══ Data for the task ══

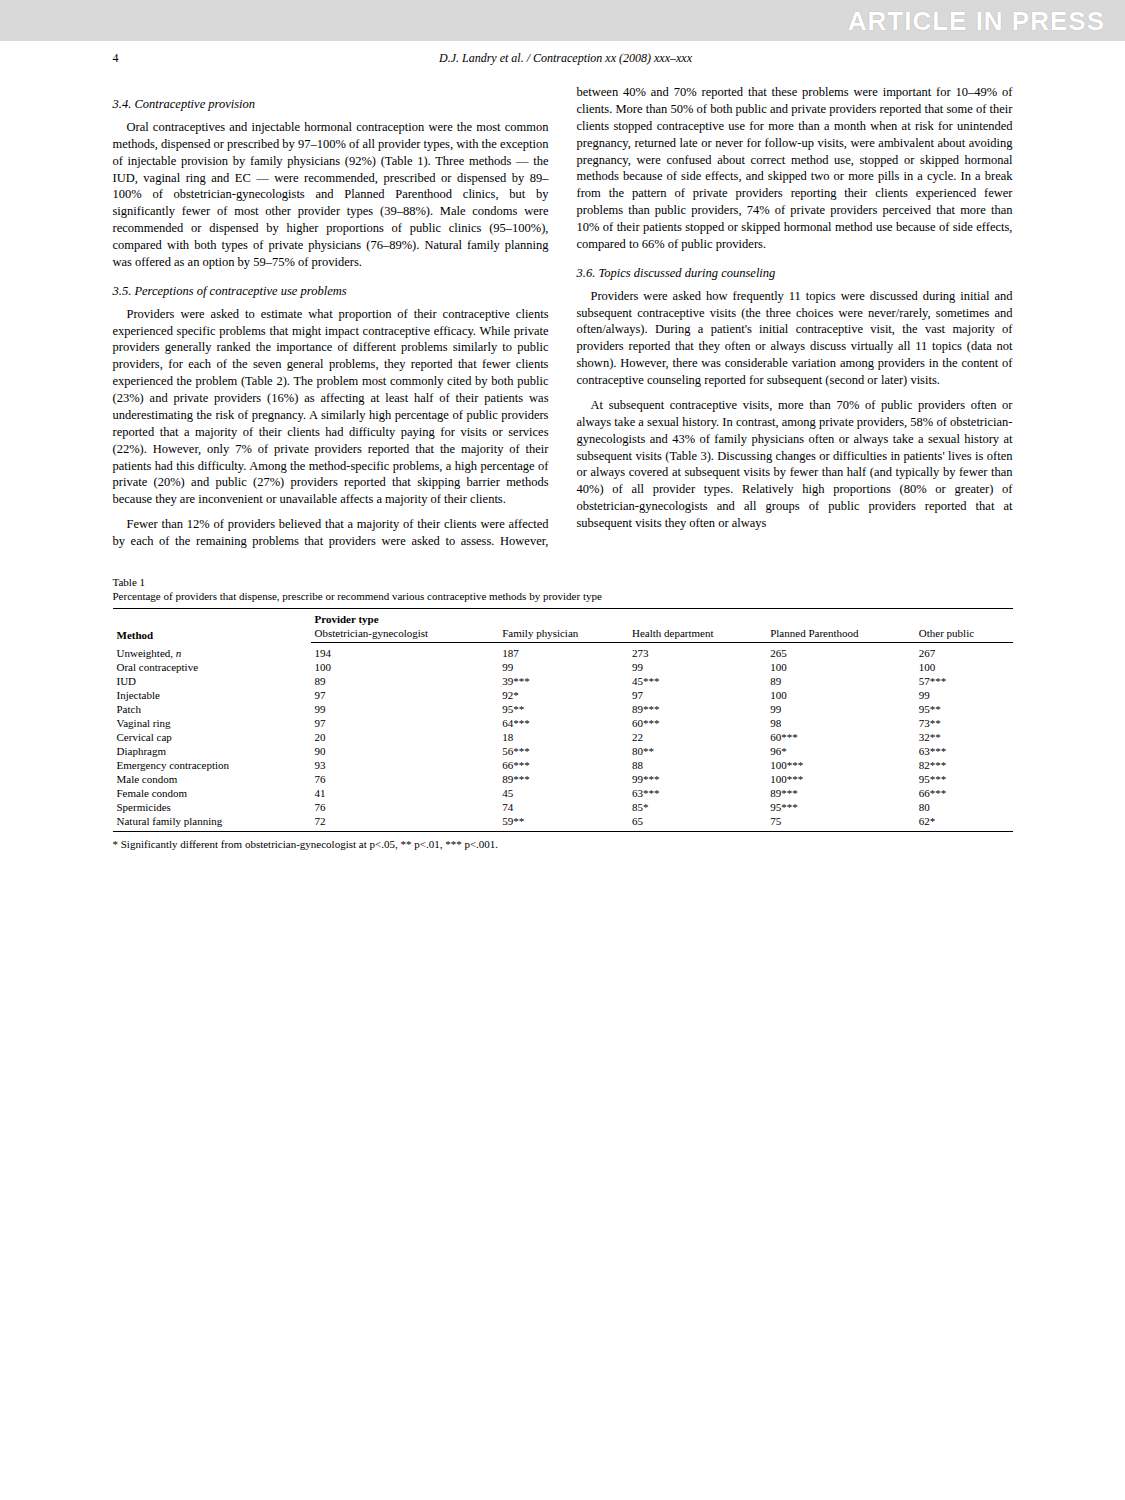ARTICLE IN PRESS
4 D.J. Landry et al. / Contraception xx (2008) xxx–xxx
3.4. Contraceptive provision
Oral contraceptives and injectable hormonal contraception were the most common methods, dispensed or prescribed by 97–100% of all provider types, with the exception of injectable provision by family physicians (92%) (Table 1). Three methods — the IUD, vaginal ring and EC — were recommended, prescribed or dispensed by 89–100% of obstetrician-gynecologists and Planned Parenthood clinics, but by significantly fewer of most other provider types (39–88%). Male condoms were recommended or dispensed by higher proportions of public clinics (95–100%), compared with both types of private physicians (76–89%). Natural family planning was offered as an option by 59–75% of providers.
3.5. Perceptions of contraceptive use problems
Providers were asked to estimate what proportion of their contraceptive clients experienced specific problems that might impact contraceptive efficacy. While private providers generally ranked the importance of different problems similarly to public providers, for each of the seven general problems, they reported that fewer clients experienced the problem (Table 2). The problem most commonly cited by both public (23%) and private providers (16%) as affecting at least half of their patients was underestimating the risk of pregnancy. A similarly high percentage of public providers reported that a majority of their clients had difficulty paying for visits or services (22%). However, only 7% of private providers reported that the majority of their patients had this difficulty. Among the method-specific problems, a high percentage of private (20%) and public (27%) providers reported that skipping barrier methods because they are inconvenient or unavailable affects a majority of their clients.
Fewer than 12% of providers believed that a majority of their clients were affected by each of the remaining problems that providers were asked to assess. However, between 40% and 70% reported that these problems were important for 10–49% of clients. More than 50% of both public and private providers reported that some of their clients stopped contraceptive use for more than a month when at risk for unintended pregnancy, returned late or never for follow-up visits, were ambivalent about avoiding pregnancy, were confused about correct method use, stopped or skipped hormonal methods because of side effects, and skipped two or more pills in a cycle. In a break from the pattern of private providers reporting their clients experienced fewer problems than public providers, 74% of private providers perceived that more than 10% of their patients stopped or skipped hormonal method use because of side effects, compared to 66% of public providers.
3.6. Topics discussed during counseling
Providers were asked how frequently 11 topics were discussed during initial and subsequent contraceptive visits (the three choices were never/rarely, sometimes and often/always). During a patient's initial contraceptive visit, the vast majority of providers reported that they often or always discuss virtually all 11 topics (data not shown). However, there was considerable variation among providers in the content of contraceptive counseling reported for subsequent (second or later) visits.
At subsequent contraceptive visits, more than 70% of public providers often or always take a sexual history. In contrast, among private providers, 58% of obstetrician-gynecologists and 43% of family physicians often or always take a sexual history at subsequent visits (Table 3). Discussing changes or difficulties in patients' lives is often or always covered at subsequent visits by fewer than half (and typically by fewer than 40%) of all provider types. Relatively high proportions (80% or greater) of obstetrician-gynecologists and all groups of public providers reported that at subsequent visits they often or always
Table 1
Percentage of providers that dispense, prescribe or recommend various contraceptive methods by provider type
| Method | Provider type |
| --- | --- |
| Obstetrician-gynecologist | Family physician | Health department | Planned Parenthood | Other public |
| Unweighted, n | 194 | 187 | 273 | 265 | 267 |
| Oral contraceptive | 100 | 99 | 99 | 100 | 100 |
| IUD | 89 | 39*** | 45*** | 89 | 57*** |
| Injectable | 97 | 92* | 97 | 100 | 99 |
| Patch | 99 | 95** | 89*** | 99 | 95** |
| Vaginal ring | 97 | 64*** | 60*** | 98 | 73** |
| Cervical cap | 20 | 18 | 22 | 60*** | 32** |
| Diaphragm | 90 | 56*** | 80** | 96* | 63*** |
| Emergency contraception | 93 | 66*** | 88 | 100*** | 82*** |
| Male condom | 76 | 89*** | 99*** | 100*** | 95*** |
| Female condom | 41 | 45 | 63*** | 89*** | 66*** |
| Spermicides | 76 | 74 | 85* | 95*** | 80 |
| Natural family planning | 72 | 59** | 65 | 75 | 62* |
* Significantly different from obstetrician-gynecologist at p<.05, ** p<.01, *** p<.001.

═══

Output only the lines from the one that contains "Other public |" through the last line of the data above, each restated exactly.

| Obstetrician-gynecologist | Family physician | Health department | Planned Parenthood | Other public |
| Unweighted, n | 194 | 187 | 273 | 265 | 267 |
| Oral contraceptive | 100 | 99 | 99 | 100 | 100 |
| IUD | 89 | 39*** | 45*** | 89 | 57*** |
| Injectable | 97 | 92* | 97 | 100 | 99 |
| Patch | 99 | 95** | 89*** | 99 | 95** |
| Vaginal ring | 97 | 64*** | 60*** | 98 | 73** |
| Cervical cap | 20 | 18 | 22 | 60*** | 32** |
| Diaphragm | 90 | 56*** | 80** | 96* | 63*** |
| Emergency contraception | 93 | 66*** | 88 | 100*** | 82*** |
| Male condom | 76 | 89*** | 99*** | 100*** | 95*** |
| Female condom | 41 | 45 | 63*** | 89*** | 66*** |
| Spermicides | 76 | 74 | 85* | 95*** | 80 |
| Natural family planning | 72 | 59** | 65 | 75 | 62* |
* Significantly different from obstetrician-gynecologist at p<.05, ** p<.01, *** p<.001.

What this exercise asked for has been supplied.